Seorang diplomat Barat mengatakan kepada CNN bahwa bahkan setahun yang lalu pemasok Amerika "hampir pasti" akan memenangkan kontrak itu – sebuah ilustrasi nyata bahwa retorika Trump dapat menimbulkan kerugian finansial yang serius.


Dan sementara pejabat Denmark mengatakan kepada CNN bahwa negara itu, sebagai sekutu NATO yang kuat, akan tetap menjadi pembeli utama perangkat keras militer Amerika, mungkin termasuk pembelian lebih banyak pesawat tempur F-35, kesepakatan sistem pertahanan udara tersebut merupakan pengingat kuat bahwa pengadaan senjata bernilai tinggi sering kali membawa pesan politik.
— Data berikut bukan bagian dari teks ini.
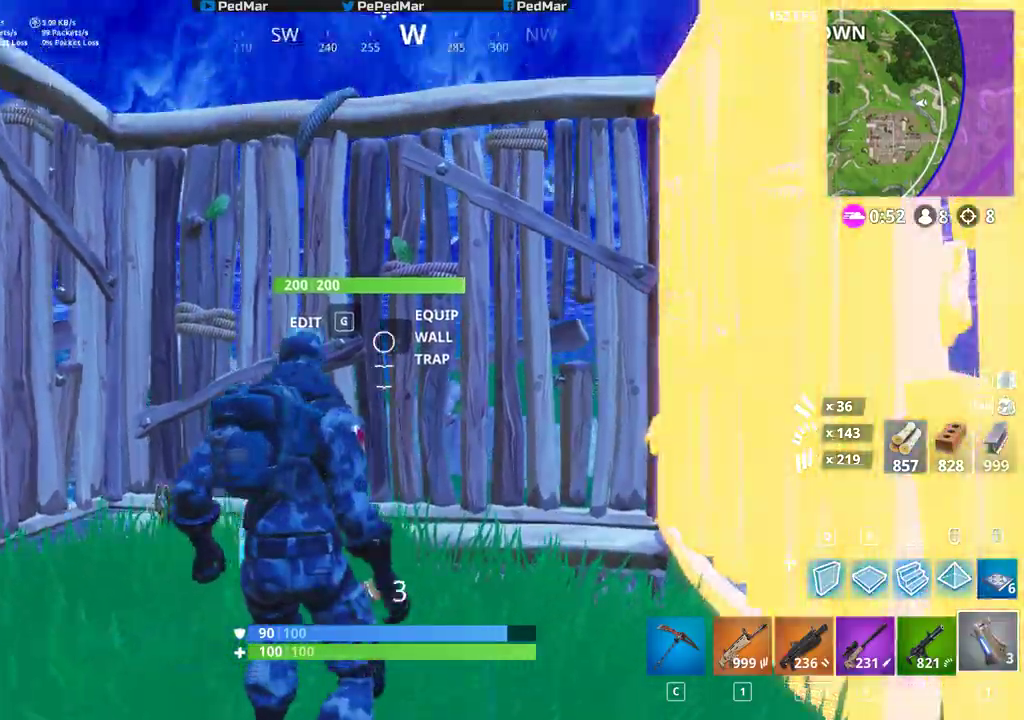
{"keys": ["shift", "w"], "mouse": [], "events": [[67, "w", "down"], [167, "mouse_left", "down"], [250, "mouse_left", "up"], [317, "mouse_left", "down"], [383, "mouse_left", "up"]]}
Kembali ke fregat Denmark, di Fjord Nuuk, diapit oleh pegunungan Greenland yang berbatu hitam terjal, dentuman senjata artileri angkatan laut yang terlatih bergema hingga ke kedalaman Arktik, sementara jet tempur meraung di atas kepala.


"Pesan untuk semua sekutu kami adalah bahwa kami melindungi Kerajaan Denmark," ujar Mayor Jenderal Andersen kepada CNN – mungkin bukan peringatan bagi Rusia dan Tiongkok, melainkan permohonan kepada AS untuk dihormati sebagai sekutu Arktik yang cakap dan berkomitmen.